Now I am NOT arguing that ANYTHING is possible. Somethings are not. But I AM arguing that reason and facts points to that absolute private ownership, or in whole, the absolute political recognition of the Individual Rights, is possible, and more importantly, is right, and promotes life.
>The argument over the justification for private ownership is moot. Rather than private ownership, societies confer liberties based on investment. To judge this investment based primarily on economic grounds subordinates the society to its economy. A society whose primary goal is overall wealth, regardless of it's distribution, is best represented by monarchy, aristocracy, or oligarchy.

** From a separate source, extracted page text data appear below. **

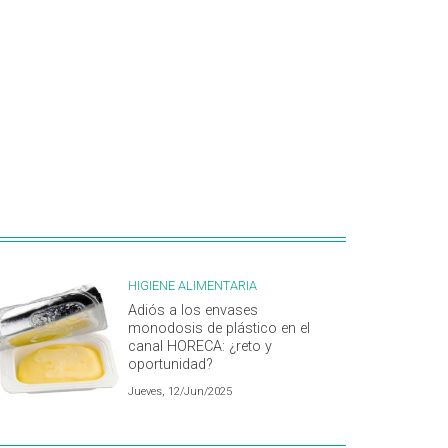
HIGIENE ALIMENTARIA
Adiós a los envases
monodosis de plástico en el
canal HORECA: ¿reto y
oportunidad?
Jueves, 12/Jun/2025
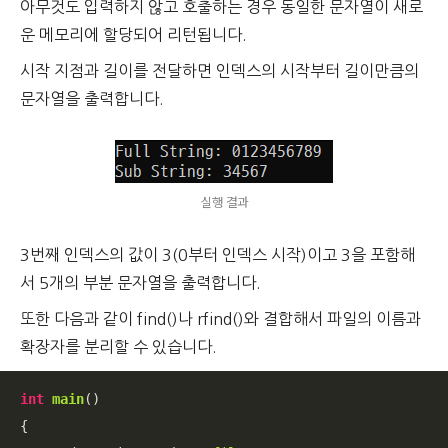
아무것도 입력하지 않고 호출하는 경우 동일한 문자열이 새로
운 메모리에 할당되어 리턴됩니다.
시작 지점과 길이를 전달하면 인덱스의 시작부터 길이만큼의
문자열을 출력합니다.
실행 결과
3번째 인덱스의 값이 3(0부터 인덱스 시작)이고 3을 포함해
서 5개의 부분 문자열을 출력합니다.
또한 다음과 같이 find()나 rfind()와 결합해서 파일의 이름과
확장자를 분리할 수 있습니다.
int
main
()
{
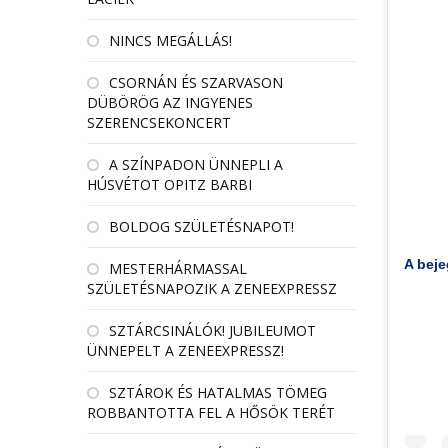
NINCS MEGÁLLÁS!
CSORNÁN ÉS SZARVASON
DÜBÖRÖG AZ INGYENES
SZERENCSEKONCERT
A SZÍNPADON ÜNNEPLI A
HÚSVÉTOT OPITZ BARBI
BOLDOG SZÜLETÉSNAPOT!
A bej
MESTERHÁRMASSAL
SZÜLETÉSNAPOZIK A ZENEEXPRESSZ
SZTÁRCSINÁLÓK! JUBILEUMOT
ÜNNEPELT A ZENEEXPRESSZ!
SZTÁROK ÉS HATALMAS TÖMEG
ROBBANTOTTA FEL A HŐSÖK TERÉT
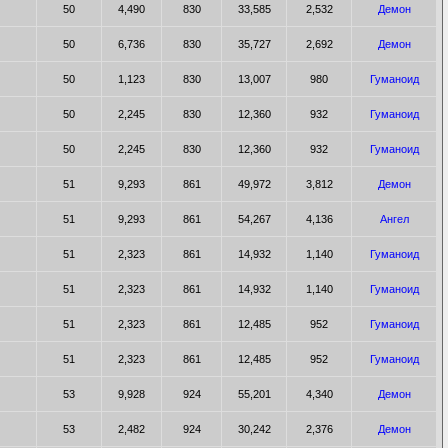
50
4,490
830
33,585
2,532
Демон
50
6,736
830
35,727
2,692
Демон
50
1,123
830
13,007
980
Гуманоид
50
2,245
830
12,360
932
Гуманоид
50
2,245
830
12,360
932
Гуманоид
51
9,293
861
49,972
3,812
Демон
51
9,293
861
54,267
4,136
Ангел
51
2,323
861
14,932
1,140
Гуманоид
51
2,323
861
14,932
1,140
Гуманоид
51
2,323
861
12,485
952
Гуманоид
51
2,323
861
12,485
952
Гуманоид
53
9,928
924
55,201
4,340
Демон
53
2,482
924
30,242
2,376
Демон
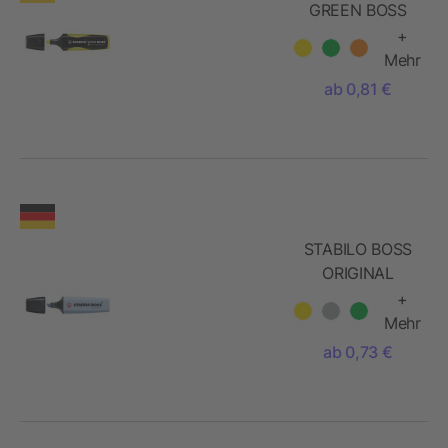
GREEN BOSS
Leuchtmarkierer
+
Mehr
ab 0,81 €
STABILO BOSS
ORIGINAL
Pastel
+
Leuchtmarkierer
Mehr
ab 0,73 €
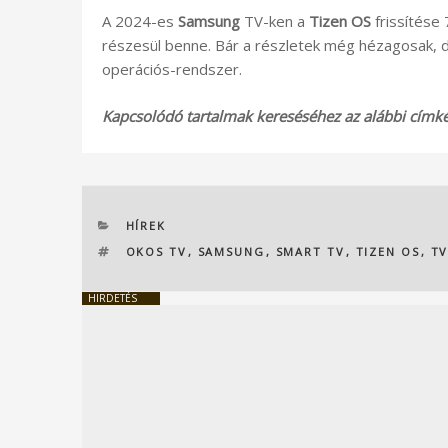
A 2024-es
Samsung
TV-ken a
Tizen OS
frissítése 
részesül benne. Bár a részletek még hézagosak, de
operációs-rendszer.
Kapcsolódó tartalmak kereséséhez az alábbi címkék
KATEGÓRIÁK
HÍREK
CÍMKÉK
OKOS TV
,
SAMSUNG
,
SMART TV
,
TIZEN OS
,
T
HIRDETÉS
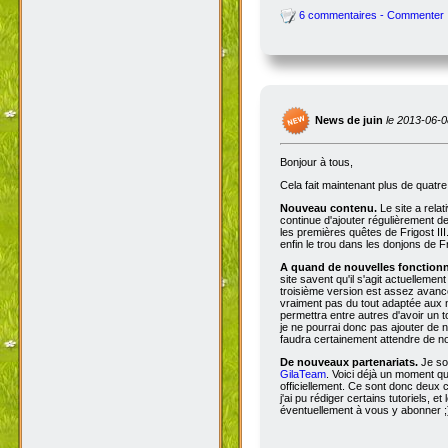
6 commentaires - Commenter
News de juin
le 2013-06-0
Bonjour à tous,
Cela fait maintenant plus de quatr
Nouveau contenu.
Le site a rela
continue d'ajouter régulièrement d
les premières quêtes de Frigost III
enfin le trou dans les donjons de Fri
A quand de nouvelles fonctionna
site savent qu'il s'agit actuellemen
troisième version est assez avancée
vraiment pas du tout adaptée aux n
permettra entre autres d'avoir un 
je ne pourrai donc pas ajouter de no
faudra certainement attendre de no
De nouveaux partenariats.
Je so
GilaTeam
. Voici déjà un moment qu'
officiellement. Ce sont donc deux
j'ai pu rédiger certains tutoriels, e
éventuellement à vous y abonner ;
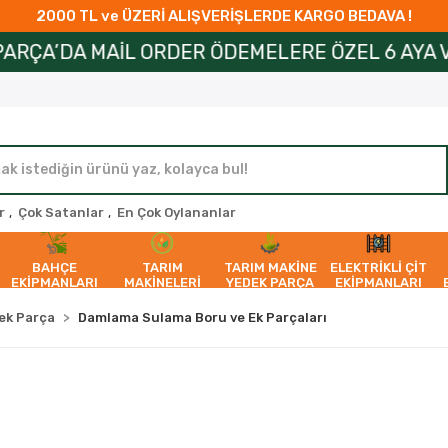
2000 TL ve ÜZERİ ALIŞVERİŞLERDE KARGO BEDAVA !
 ORDER ÖDEMELERE ÖZEL 6 AYA VARAN TAKSİT İMK
r
,
Çok Satanlar
,
En Çok Oylananlar
BAHÇE
TARIM
TARIM MAKİNE
ELEKTRİKLİ ÇİT
EKİPMANLARI
MAKİNELERİ
YEDEK PARÇA
EKİPMANLARI
ek Parça
Damlama Sulama Boru ve Ek Parçaları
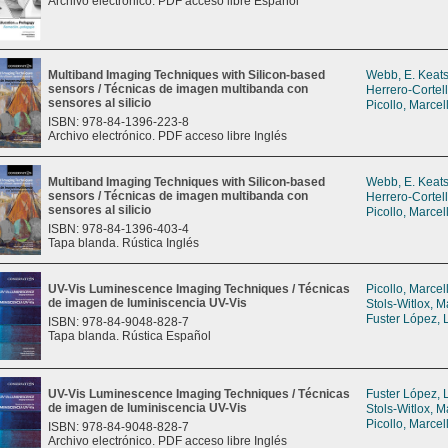
Archivo electrónico. PDF acceso libre Español
Multiband Imaging Techniques with Silicon-based
Webb, E. Keat
sensors / Técnicas de imagen multibanda con
Herrero-Cortel
sensores al silicio
Picollo, Marcel
ISBN: 978-84-1396-223-8
Archivo electrónico. PDF acceso libre Inglés
Multiband Imaging Techniques with Silicon-based
Webb, E. Keat
sensors / Técnicas de imagen multibanda con
Herrero-Cortel
sensores al silicio
Picollo, Marcel
ISBN: 978-84-1396-403-4
Tapa blanda. Rústica Inglés
UV-Vis Luminescence Imaging Techniques / Técnicas
Picollo, Marcel
de imagen de luminiscencia UV-Vis
Stols-Witlox, M
Fuster López, 
ISBN: 978-84-9048-828-7
Tapa blanda. Rústica Español
UV-Vis Luminescence Imaging Techniques / Técnicas
Fuster López, 
de imagen de luminiscencia UV-Vis
Stols-Witlox, M
Picollo, Marcel
ISBN: 978-84-9048-828-7
Archivo electrónico. PDF acceso libre Inglés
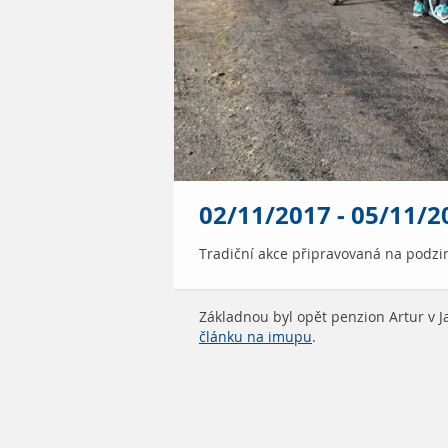
02/11/2017 - 05/11/
Tradiční akce připravovaná na podz
Základnou byl opět penzion Artur v J
článku na imupu
.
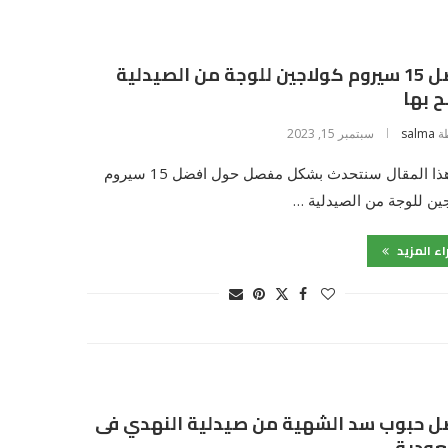
افضل 15 سيروم كولاجين للوجة من الصيدلية
 بها
ة
salma
سبتمبر 15, 2023
في هذا المقال سنتحدث بشكل مفصل حول افضل 15 سيروم
ين للوجة من الصيدلية …
اء المزيد
ل حبوب سد الشهية من صيدلية النهدي فى
عودية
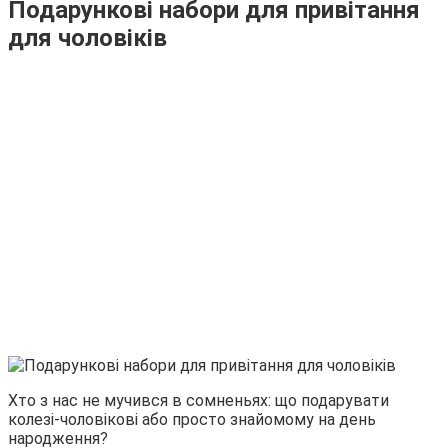
Подарункові набори для привітання
для чоловіків
Хто з нас не мучився в сомненьях: що подарувати
колезі-чоловікові або просто знайомому на день
народження?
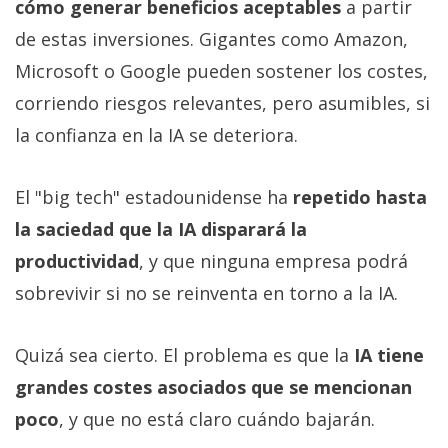
cómo generar beneficios aceptables
a partir
de estas inversiones. Gigantes como Amazon,
Microsoft o Google pueden sostener los costes,
corriendo riesgos relevantes, pero asumibles, si
la confianza en la IA se deteriora.
El "big tech" estadounidense ha
repetido hasta
la saciedad que la IA disparará la
productividad
, y que ninguna empresa podrá
sobrevivir si no se reinventa en torno a la IA.
Quizá sea cierto. El problema es que la
IA tiene
grandes costes asociados que se mencionan
poco
, y que no está claro cuándo bajarán.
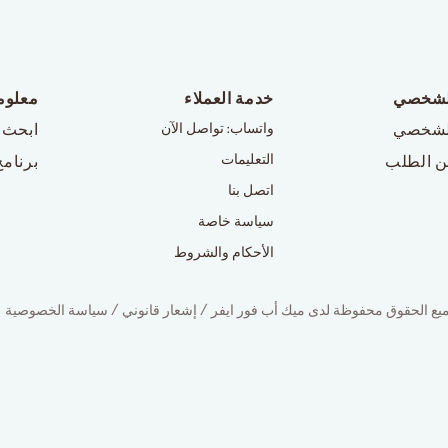
لشخصي
خدمة العملاء
معلوم
لشخصي
واتساب: تواصل الآن
ابحث 
التعليمات
ن الطلب
برنامج
اتصل بنا
سياسة خاصة
الأحكام والشروط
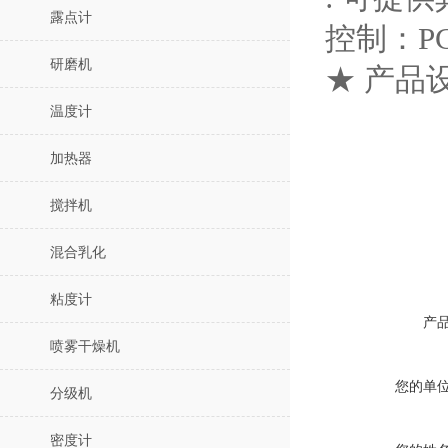
露点计
控制：P
研磨机
★ 产品
温度计
加热器
搅拌机
混合乳化
粘度计
产
喷雾干燥机
您的单
分级机
密度计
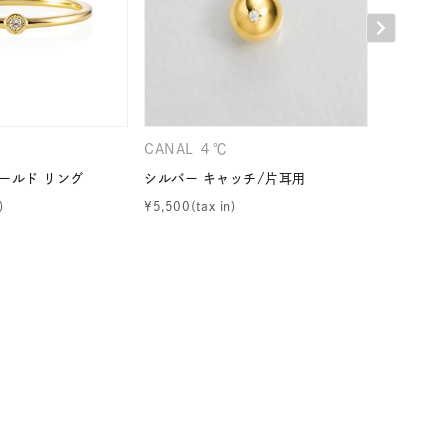
シンプル
ユニセックス
結婚式
推し活
レクション
CANAL ４℃
CANAL 
ールド リング
シルバー キャッチ/片耳用
シルバー 
¥
5,500
¥
8,910
0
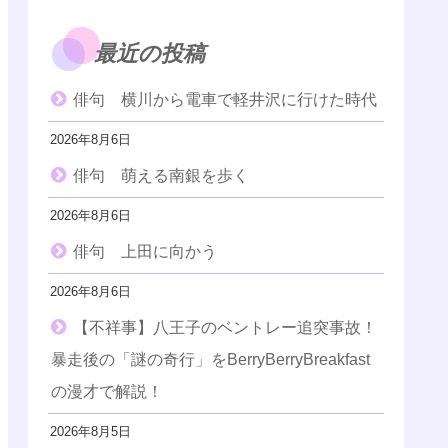
最近の投稿
俳句 横川から電車で軽井沢に行けた時代
2026年8月6日
俳句 萌える南銀を歩く
2026年8月6日
俳句 上田に向かう
2026年8月6日
【不祥事】八王子のベントレー追突事故！
暴走後の「謎の奇行」をBerryBerryBreakfast
の漫才で解説！
2026年8月5日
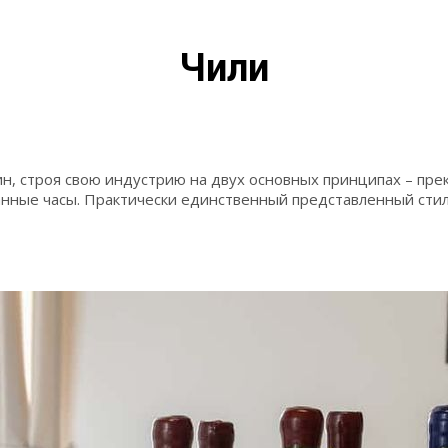
Чили
, строя свою индустрию на двух основных принципах – пре
танные часы. Практически единственный представленный сти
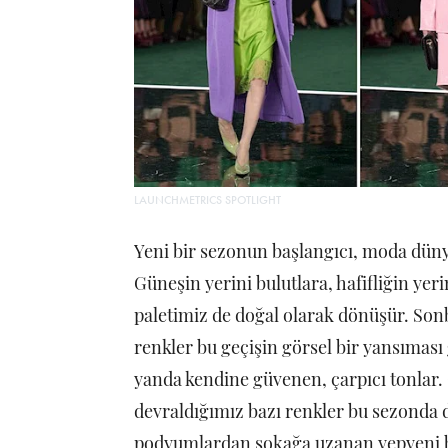
LAUNCHMETRICS SPOTLIGHT
Yeni bir sezonun başlangıcı, moda düny
Güneşin yerini bulutlara, hafifliğin ye
paletimiz de doğal olarak dönüşür. Son
renkler bu geçişin görsel bir yansıması 
yanda kendine güvenen, çarpıcı tonlar
devraldığımız bazı renkler bu sezonda 
podyumlardan sokağa uzanan yepyeni bir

Wealth distribution again?
Either you can't understand what I explained in details in three posts about the nature of wealth and of wealth creation/production, or you just plainly refuse to.
Whatever the case, I am not explaining a single word more.
>I believe that a man must have food and shelter before he is capable of pursuing life, liberty, and happiness.
Don't drag concepts out of context. Refer to what I said about Rights at the very beginning of this post.
Freedom we are talking about is political freedom, meaning free to act without the physical compulsion, of other men within a society. Freedom to pursue one's life and happiness means freedom to do so without the permission from other men, whether they be the government or your neighbors.
That is what it meant, no more and no less.
You say a man must have food and shelter before he is capable of pursuing his life and happiness. That is true. But that has nothing to do with the concept of political freedom to pursue one's life and happiness. Unless someone is physically preventing by threat of force a man from earning and buying food or eating his own food, physically coercing him from buying a house or living in his own house, then a person's Right and Liberty to the pursuit of his life and happiness is not violated.
>Capitalists, insofar as their position within society is concerned, believe that they can have their cake, and eat it too.
You obviously either have no idea what Capitalism really is, or you have no idea what you are talking about.